= The Raimones =

AI generated punk rock music based on The Ramones

The Raimones (stylized as THE RAiMONES) is a 2017 generative music project that utilized artificial intelligence to compose music in the style of the American punk rock band The Ramones. Developed by Matthias Frey, a researcher at Sony CSL Tokyo, the project was an early experiment in applying deep learning to high-energy, minimalist musical genres.

== Technical Development ==
The project utilized Long short-term memory (LSTM) recurrent neural networks to generate musical structures and lyrics.

The model was trained on a dataset consisting of 130 Ramones songs in MIDI format and the band's complete lyrical catalog. The technical framework was built using Python and Jupyter Notebook, drawing influence from the character-level RNN text generation models popularized by Andrej Karpathy. Unlike contemporary AI music projects that focused on the harmonic complexities of classical or pop music, THE RAiMONES sought to determine if neural networks could replicate the "1-2-3-4" rhythmic consistency and formulaic nature of early punk.

== "I'm Alive" ==
The primary output of the project was the song "I'm Alive," released in 2017. The work is described as a form of "augmented intelligence," a hybrid approach where the AI provides the compositional foundation and human musicians handle the arrangement and performance.

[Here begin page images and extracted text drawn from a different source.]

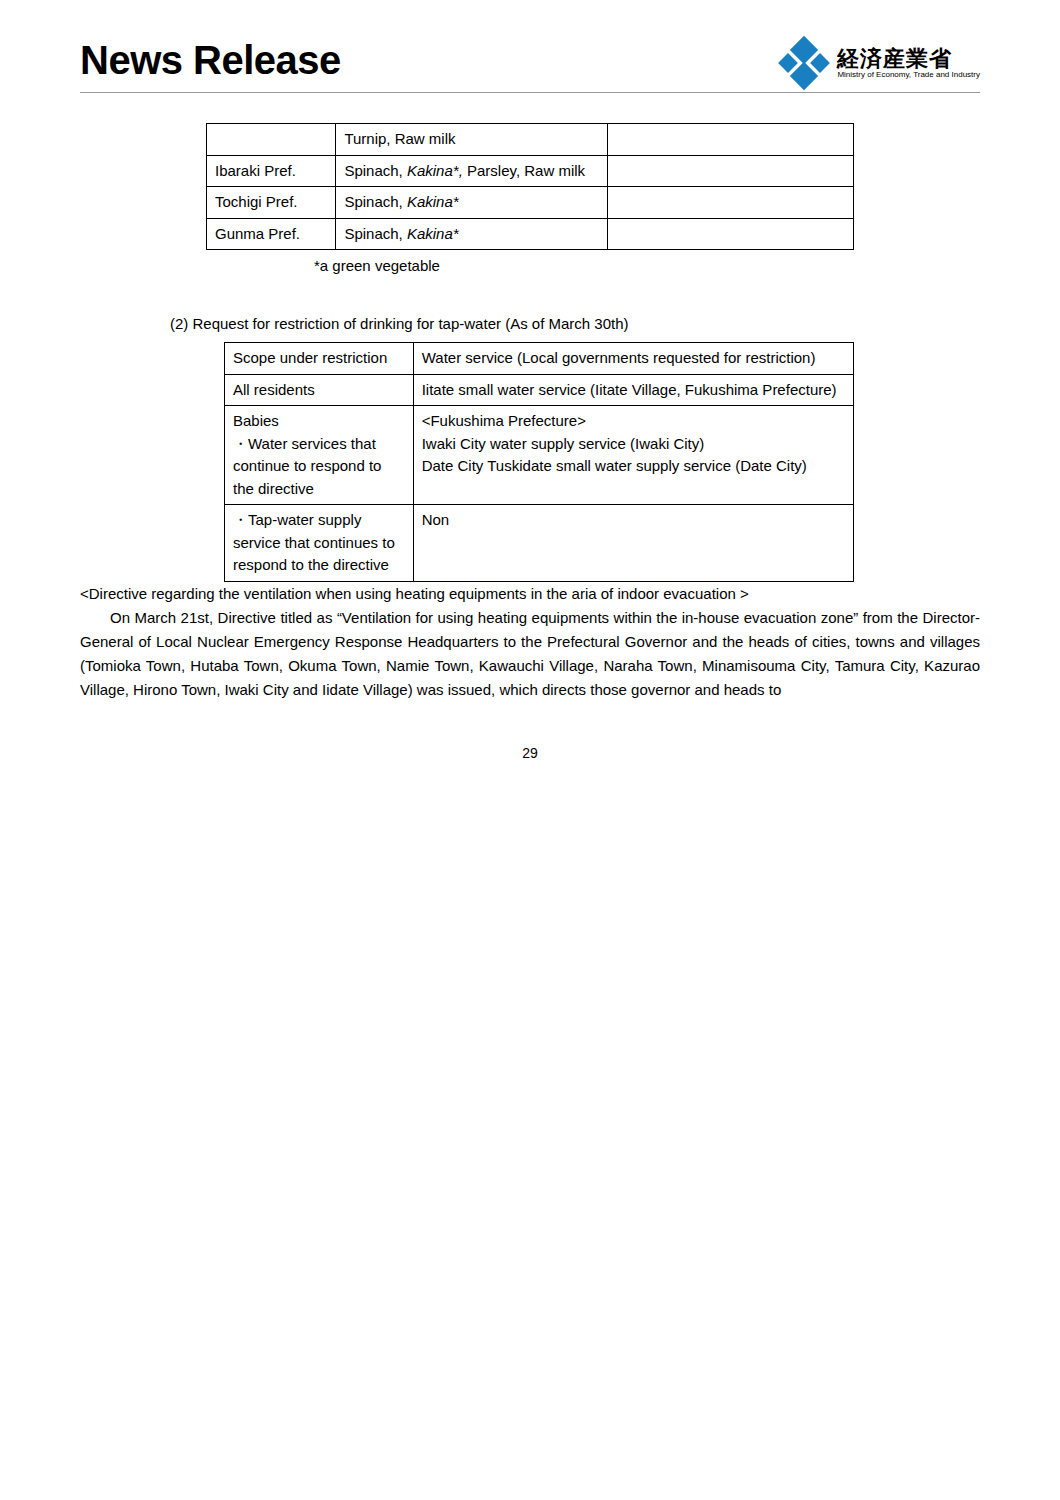News Release
経済産業省
Ministry of Economy, Trade and Industry
| | Turnip, Raw milk | |
| Ibaraki Pref. | Spinach, Kakina*, Parsley, Raw milk | |
| Tochigi Pref. | Spinach, Kakina* | |
| Gunma Pref. | Spinach, Kakina* | |
*a green vegetable
(2) Request for restriction of drinking for tap-water (As of March 30th)
| Scope under restriction | Water service (Local governments requested for restriction) |
| All residents | Iitate small water service (Iitate Village, Fukushima Prefecture) |
| Babies ・Water services that continue to respond to the directive | <Fukushima Prefecture> Iwaki City water supply service (Iwaki City) Date City Tuskidate small water supply service (Date City) |
| ・Tap-water supply service that continues to respond to the directive | Non |
<Directive regarding the ventilation when using heating equipments in the aria of indoor evacuation >
On March 21st, Directive titled as “Ventilation for using heating equipments within the in-house evacuation zone” from the Director-General of Local Nuclear Emergency Response Headquarters to the Prefectural Governor and the heads of cities, towns and villages (Tomioka Town, Hutaba Town, Okuma Town, Namie Town, Kawauchi Village, Naraha Town, Minamisouma City, Tamura City, Kazurao Village, Hirono Town, Iwaki City and Iidate Village) was issued, which directs those governor and heads to
29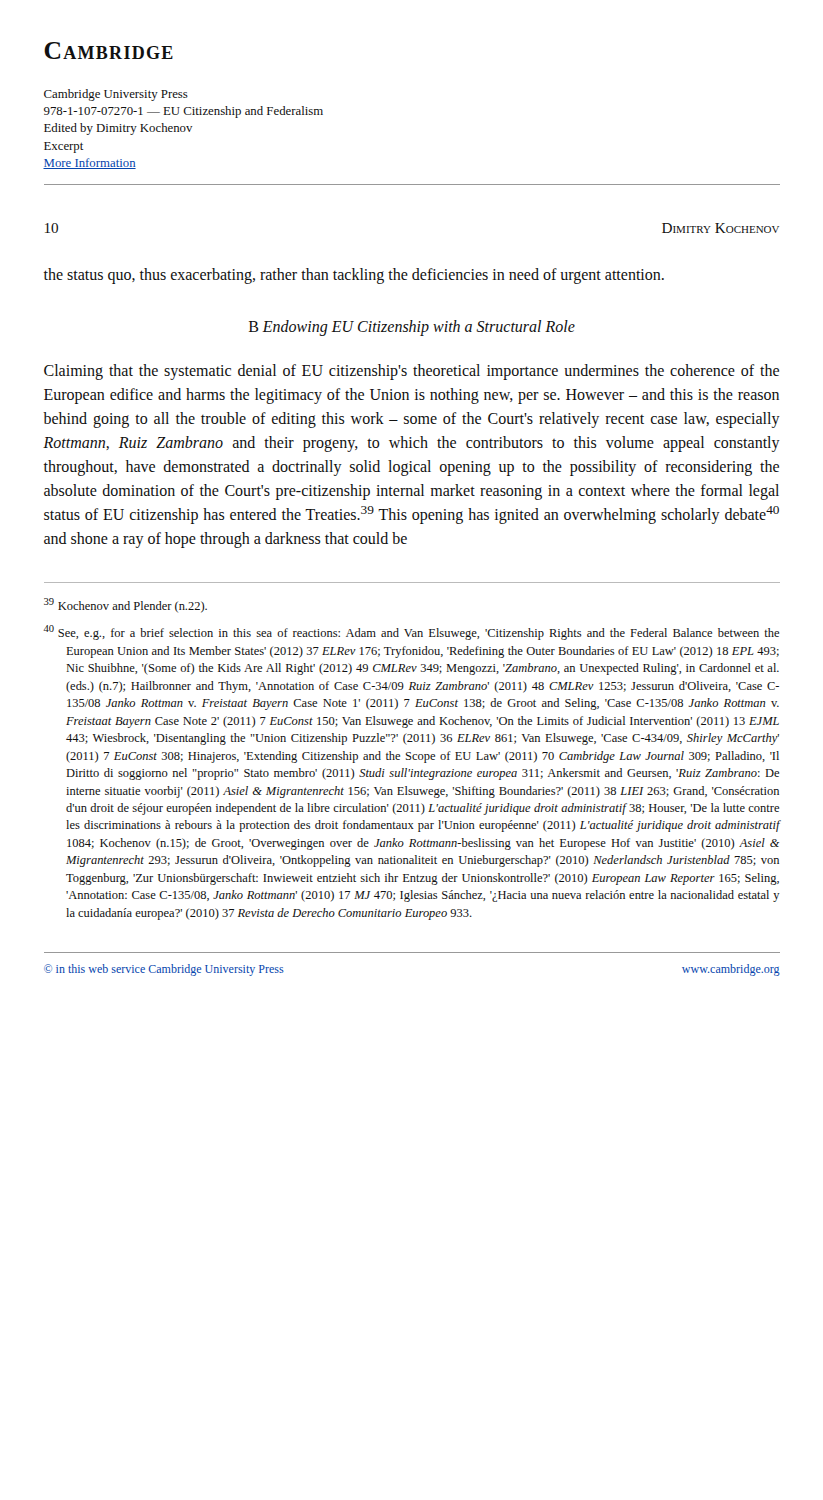Cambridge
Cambridge University Press
978-1-107-07270-1 — EU Citizenship and Federalism
Edited by Dimitry Kochenov
Excerpt
More Information
10 Dimitry Kochenov
the status quo, thus exacerbating, rather than tackling the deficiencies in need of urgent attention.
B Endowing EU Citizenship with a Structural Role
Claiming that the systematic denial of EU citizenship's theoretical importance undermines the coherence of the European edifice and harms the legitimacy of the Union is nothing new, per se. However – and this is the reason behind going to all the trouble of editing this work – some of the Court's relatively recent case law, especially Rottmann, Ruiz Zambrano and their progeny, to which the contributors to this volume appeal constantly throughout, have demonstrated a doctrinally solid logical opening up to the possibility of reconsidering the absolute domination of the Court's pre-citizenship internal market reasoning in a context where the formal legal status of EU citizenship has entered the Treaties.39 This opening has ignited an overwhelming scholarly debate40 and shone a ray of hope through a darkness that could be
39 Kochenov and Plender (n.22).
40 See, e.g., for a brief selection in this sea of reactions: Adam and Van Elsuwege, 'Citizenship Rights and the Federal Balance between the European Union and Its Member States' (2012) 37 ELRev 176; Tryfonidou, 'Redefining the Outer Boundaries of EU Law' (2012) 18 EPL 493; Nic Shuibhne, '(Some of) the Kids Are All Right' (2012) 49 CMLRev 349; Mengozzi, 'Zambrano, an Unexpected Ruling', in Cardonnel et al. (eds.) (n.7); Hailbronner and Thym, 'Annotation of Case C-34/09 Ruiz Zambrano' (2011) 48 CMLRev 1253; Jessurun d'Oliveira, 'Case C-135/08 Janko Rottman v. Freistaat Bayern Case Note 1' (2011) 7 EuConst 138; de Groot and Seling, 'Case C-135/08 Janko Rottman v. Freistaat Bayern Case Note 2' (2011) 7 EuConst 150; Van Elsuwege and Kochenov, 'On the Limits of Judicial Intervention' (2011) 13 EJML 443; Wiesbrock, 'Disentangling the "Union Citizenship Puzzle"?' (2011) 36 ELRev 861; Van Elsuwege, 'Case C-434/09, Shirley McCarthy' (2011) 7 EuConst 308; Hinajeros, 'Extending Citizenship and the Scope of EU Law' (2011) 70 Cambridge Law Journal 309; Palladino, 'Il Diritto di soggiorno nel "proprio" Stato membro' (2011) Studi sull'integrazione europea 311; Ankersmit and Geursen, 'Ruiz Zambrano: De interne situatie voorbij' (2011) Asiel & Migrantenrecht 156; Van Elsuwege, 'Shifting Boundaries?' (2011) 38 LIEI 263; Grand, 'Consécration d'un droit de séjour européen independent de la libre circulation' (2011) L'actualité juridique droit administratif 38; Houser, 'De la lutte contre les discriminations à rebours à la protection des droit fondamentaux par l'Union européenne' (2011) L'actualité juridique droit administratif 1084; Kochenov (n.15); de Groot, 'Overwegingen over de Janko Rottmann-beslissing van het Europese Hof van Justitie' (2010) Asiel & Migrantenrecht 293; Jessurun d'Oliveira, 'Ontkoppeling van nationaliteit en Unieburgerschap?' (2010) Nederlandsch Juristenblad 785; von Toggenburg, 'Zur Unionsbürgerschaft: Inwieweit entzieht sich ihr Entzug der Unionskontrolle?' (2010) European Law Reporter 165; Seling, 'Annotation: Case C-135/08, Janko Rottmann' (2010) 17 MJ 470; Iglesias Sánchez, '¿Hacia una nueva relación entre la nacionalidad estatal y la cuidadanía europea?' (2010) 37 Revista de Derecho Comunitario Europeo 933.
© in this web service Cambridge University Press www.cambridge.org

The song was recorded by the musician Mr. Ratboy (Gilbert Avondet). Avondet's involvement provided a stylistic link to the subject material, as he had previously served as a touring guitarist for Marky Ramone and the Intruders in 1996. The project's discography has since been made available on major streaming platforms, including Apple Music.

== Reception and Significance ==
The project has been cited as a "proof of concept" for AI's ability to tackle "noisy" and aggressive aesthetics. In 2019, the Belgian magazine Knack Focus profiled the project alongside other AI pioneers such as Holly Herndon, noting the project's attempt to recreate the sound of "deceased legends" while maintaining a distinct, machine-like quality. It has also been featured in academic settings, such as at UC Santa Cruz, as a case study for AI-driven genre mimicry.